» Exercise instructions: In the post below on the Reading First scandal, why do the investigations look into alleged conflicts of interest? Answer in one to three sentences.

» Page excerpt:

September 28, 2006

So Which Reading First Scandal Is It?

I remain confused by the Reading First Scandal. Once you probe an inch below the surface you quickly start seeing that OiG's findings contradict reality. (See my handy-dandy Reading First glossary for a description of the acronyms involved).

The OiG audit was initiated, in part, by Bob Slavin, co-creator of Success for All (SfA), who complained that his research based reading program was being excluded from Reading First funds. Here's how he put it in a press release from earlier this year:

Programs Excluded by Reading First Top List of Research-Based Programs

Two programs largely excluded by the federal Reading First program received the highest rating for research on reading outcomes given in a recent review. The review, issued by the Comprehensive School Reform Quality Center (CSRQ) at the respected American Institutes for Research, identified Success for All and the Direct Instruction Full Immersion program as having the strongest evidence of effectiveness for reading among 22 comprehensive school reform programs.

Despite the strong emphasis on evidence of effectiveness in the Reading First legislation, intended to help low-achieving children in grades 1-3 learn to read, the $1 billion a year Reading First program has instead emphasized traditional basal textbooks lacking evidence of effectiveness. Only 3% of Reading First grants have gone to schools using either of these programs.

Robert Slavin, a Johns Hopkins University researcher and Chairman of the non-profit Success for All Foundation said, "The CSRQ report used rigorous standards. It found 31 studies of Success for All and 10 of Direct Instruction that met its standards. If the same standards had been applied to the basal textbooks favored by Reading First, not one would have had more than a single qualifying study. Most have no research base at all."

The Success for All Foundation and other reading reform organizations have submitted complaints to the U.S. Department of Education'’s Inspector General, and the General Accountability Office is investigating at the request of Congress. The investigations are looking into allegations that the Department of Education failed to implement Reading First as intended and that there are serious conflicts of interest, as key Reading First contractors are authors of the commercial programs favored by Reading First. (emphasis mine)

The critical fact here is that only 3% of the Reading First grants have gone to SfA and DI, the only reading programs that, in Slavin's opinion, have sufficient scientifically based reading research (SBRR) support. As Slavin makes clear in this speech given to the Education Writer's Association, he believes that there were Reading First panelist who had ties to the commercial basal textbooks and it was these commercial basal textbook publishers that were impermissibly allowed in the Reading First program. Both SfA and DI would have been adversely affected by allowing these non-SBRR programs in, and, in fact, they were. Given an option between selecting a real SBRR reading program, like SfA or DI, and the more warm and fuzzy commercial basal programs, states overwhelming chose the latter.

» Data under study:

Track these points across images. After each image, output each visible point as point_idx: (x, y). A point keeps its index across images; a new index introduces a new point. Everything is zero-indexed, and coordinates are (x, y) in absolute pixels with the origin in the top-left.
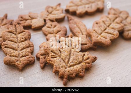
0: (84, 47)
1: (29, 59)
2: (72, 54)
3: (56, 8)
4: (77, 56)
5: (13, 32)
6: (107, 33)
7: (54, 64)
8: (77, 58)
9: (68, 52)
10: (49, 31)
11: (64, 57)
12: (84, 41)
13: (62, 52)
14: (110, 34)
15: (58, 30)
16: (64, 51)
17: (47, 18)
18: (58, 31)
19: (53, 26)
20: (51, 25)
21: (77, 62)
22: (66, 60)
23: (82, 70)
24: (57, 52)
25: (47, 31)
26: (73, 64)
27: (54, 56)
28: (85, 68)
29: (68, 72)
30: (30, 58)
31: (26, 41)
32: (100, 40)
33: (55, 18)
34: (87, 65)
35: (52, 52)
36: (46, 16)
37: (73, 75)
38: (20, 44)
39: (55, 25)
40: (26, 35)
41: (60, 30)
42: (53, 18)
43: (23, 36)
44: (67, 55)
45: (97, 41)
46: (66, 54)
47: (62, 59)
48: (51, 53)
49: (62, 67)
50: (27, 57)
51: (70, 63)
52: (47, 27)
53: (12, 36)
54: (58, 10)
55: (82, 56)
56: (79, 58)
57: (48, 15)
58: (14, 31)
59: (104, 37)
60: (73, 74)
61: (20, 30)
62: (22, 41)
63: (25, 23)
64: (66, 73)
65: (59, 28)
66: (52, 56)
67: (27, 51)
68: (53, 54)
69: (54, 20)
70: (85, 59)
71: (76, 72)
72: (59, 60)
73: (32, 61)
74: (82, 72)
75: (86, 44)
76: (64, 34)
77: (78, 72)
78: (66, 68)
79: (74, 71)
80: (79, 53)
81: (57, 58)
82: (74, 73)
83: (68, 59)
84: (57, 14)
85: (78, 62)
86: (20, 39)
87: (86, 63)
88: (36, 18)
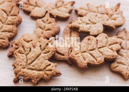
0: (59, 57)
1: (2, 43)
2: (38, 58)
3: (66, 5)
4: (42, 63)
5: (7, 13)
6: (91, 55)
7: (17, 58)
8: (41, 64)
9: (36, 55)
10: (41, 25)
11: (29, 57)
12: (64, 50)
13: (31, 52)
14: (94, 57)
15: (50, 28)
16: (34, 51)
17: (50, 11)
18: (48, 29)
19: (48, 22)
20: (47, 20)
21: (37, 68)
22: (29, 61)
23: (37, 78)
24: (26, 49)
25: (39, 24)
26: (33, 68)
27: (21, 51)
28: (41, 77)
29: (23, 73)
30: (4, 42)
31: (12, 25)
32: (76, 59)
33: (57, 14)
34: (45, 76)
35: (23, 47)
36: (51, 9)
37: (25, 78)
38: (5, 26)
39: (51, 22)
40: (15, 20)
41: (52, 29)
42: (55, 14)
43: (13, 19)
44: (33, 57)
45: (73, 57)
46: (33, 55)
47: (27, 58)
48: (21, 47)
49: (21, 65)
50: (3, 40)
51: (31, 65)
52: (42, 21)
53: (2, 16)
54: (66, 8)
55: (46, 65)
56: (43, 65)
57: (53, 9)
58: (9, 11)
59: (84, 58)
60: (26, 76)
61: (14, 13)
62: (9, 24)
63: (28, 7)
64: (20, 72)
65: (52, 27)
66: (20, 50)
67: (6, 35)
68: (22, 49)
69: (55, 16)
70: (47, 69)
71: (29, 77)
72: (22, 57)
73: (3, 46)
74: (35, 80)
75: (63, 55)
76: (52, 34)
77: (31, 78)
78: (24, 68)
79: (29, 74)
80: (45, 61)
81: (23, 55)
82: (28, 76)
83: (31, 61)
84: (62, 11)
85: (39, 69)
86: (8, 21)
87: (45, 73)
88: (40, 7)
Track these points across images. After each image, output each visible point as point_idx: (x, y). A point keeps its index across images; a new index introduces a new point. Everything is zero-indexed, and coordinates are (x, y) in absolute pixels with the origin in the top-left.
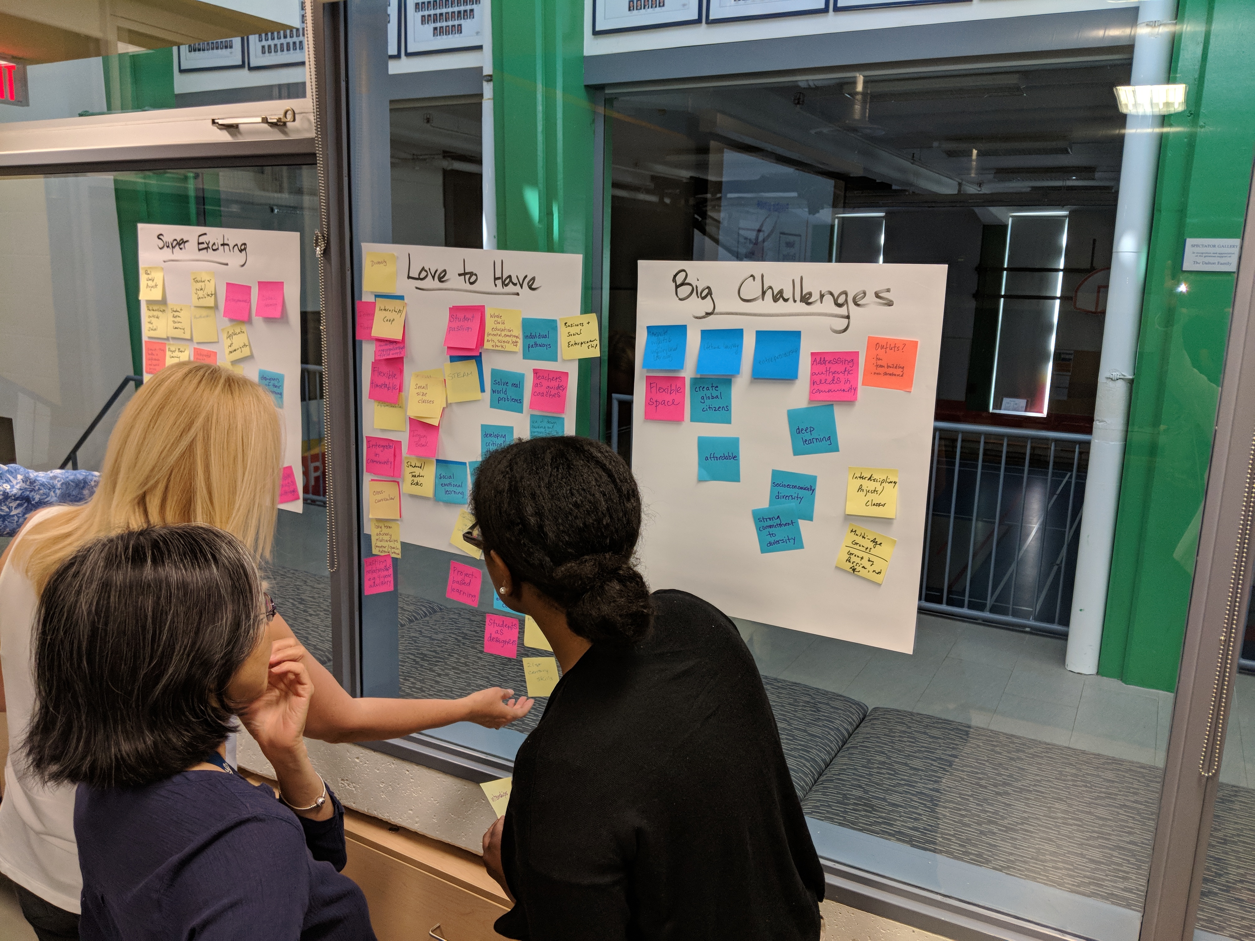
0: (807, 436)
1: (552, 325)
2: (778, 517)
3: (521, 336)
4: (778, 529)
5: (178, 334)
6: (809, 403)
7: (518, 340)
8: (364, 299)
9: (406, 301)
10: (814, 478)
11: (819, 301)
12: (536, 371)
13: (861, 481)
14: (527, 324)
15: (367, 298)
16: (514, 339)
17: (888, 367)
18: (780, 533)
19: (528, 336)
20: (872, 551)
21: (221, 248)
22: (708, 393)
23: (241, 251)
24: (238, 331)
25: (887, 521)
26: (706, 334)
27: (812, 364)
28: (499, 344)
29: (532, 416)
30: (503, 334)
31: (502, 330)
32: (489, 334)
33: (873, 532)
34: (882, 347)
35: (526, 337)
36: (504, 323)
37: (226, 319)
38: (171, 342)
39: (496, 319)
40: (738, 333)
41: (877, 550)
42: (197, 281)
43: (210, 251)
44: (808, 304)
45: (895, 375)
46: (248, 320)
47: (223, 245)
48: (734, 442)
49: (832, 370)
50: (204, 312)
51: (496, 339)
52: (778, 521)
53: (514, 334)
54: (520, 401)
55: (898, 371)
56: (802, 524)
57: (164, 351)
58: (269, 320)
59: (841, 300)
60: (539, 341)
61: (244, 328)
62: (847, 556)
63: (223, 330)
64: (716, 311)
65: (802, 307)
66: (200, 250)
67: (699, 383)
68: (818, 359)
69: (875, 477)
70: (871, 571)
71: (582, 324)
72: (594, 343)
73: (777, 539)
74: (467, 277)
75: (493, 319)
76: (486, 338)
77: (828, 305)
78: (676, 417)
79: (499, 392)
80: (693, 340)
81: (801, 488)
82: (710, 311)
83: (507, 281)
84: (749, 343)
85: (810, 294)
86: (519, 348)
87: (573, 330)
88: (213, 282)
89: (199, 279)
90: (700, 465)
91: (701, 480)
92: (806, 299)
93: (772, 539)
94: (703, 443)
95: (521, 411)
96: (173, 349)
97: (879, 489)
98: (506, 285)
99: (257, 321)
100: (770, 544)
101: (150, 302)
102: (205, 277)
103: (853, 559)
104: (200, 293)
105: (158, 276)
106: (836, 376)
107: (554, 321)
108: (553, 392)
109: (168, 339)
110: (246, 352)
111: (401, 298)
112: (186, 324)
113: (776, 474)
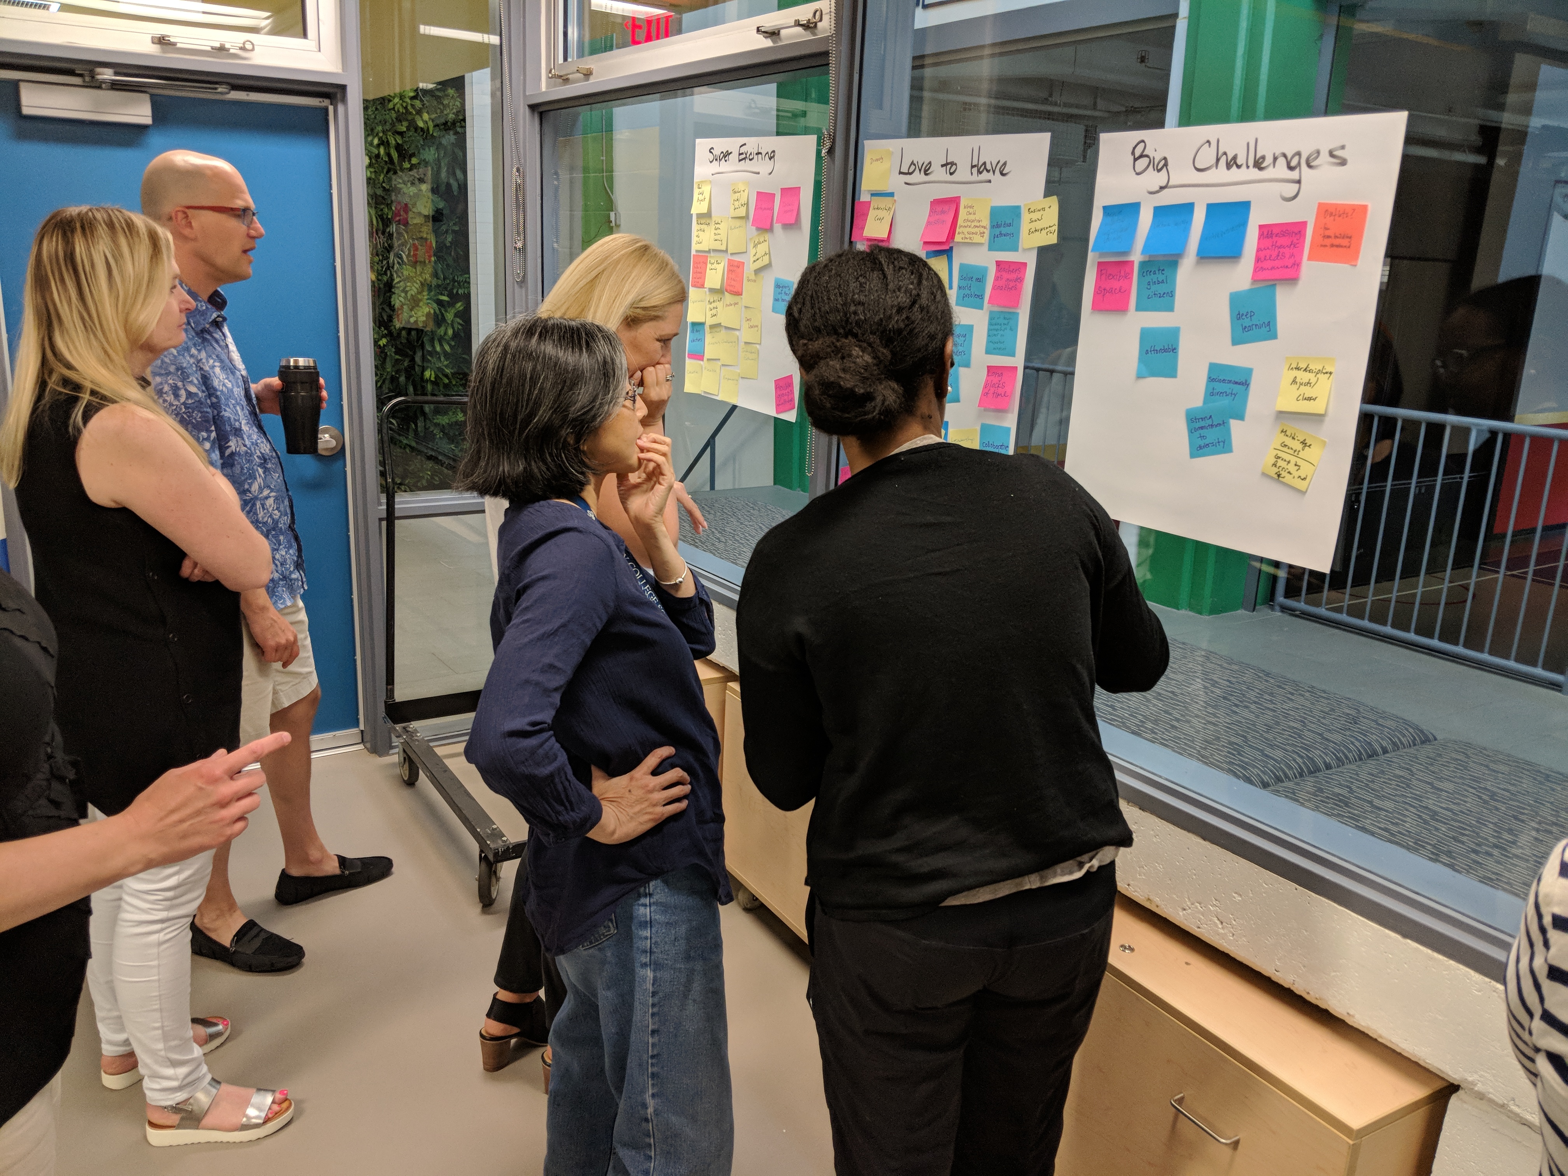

» Reply to the exercise: The investigations look into conflicts of interest because key Reading First contractors are authors of the commercial programs that Reading First favored.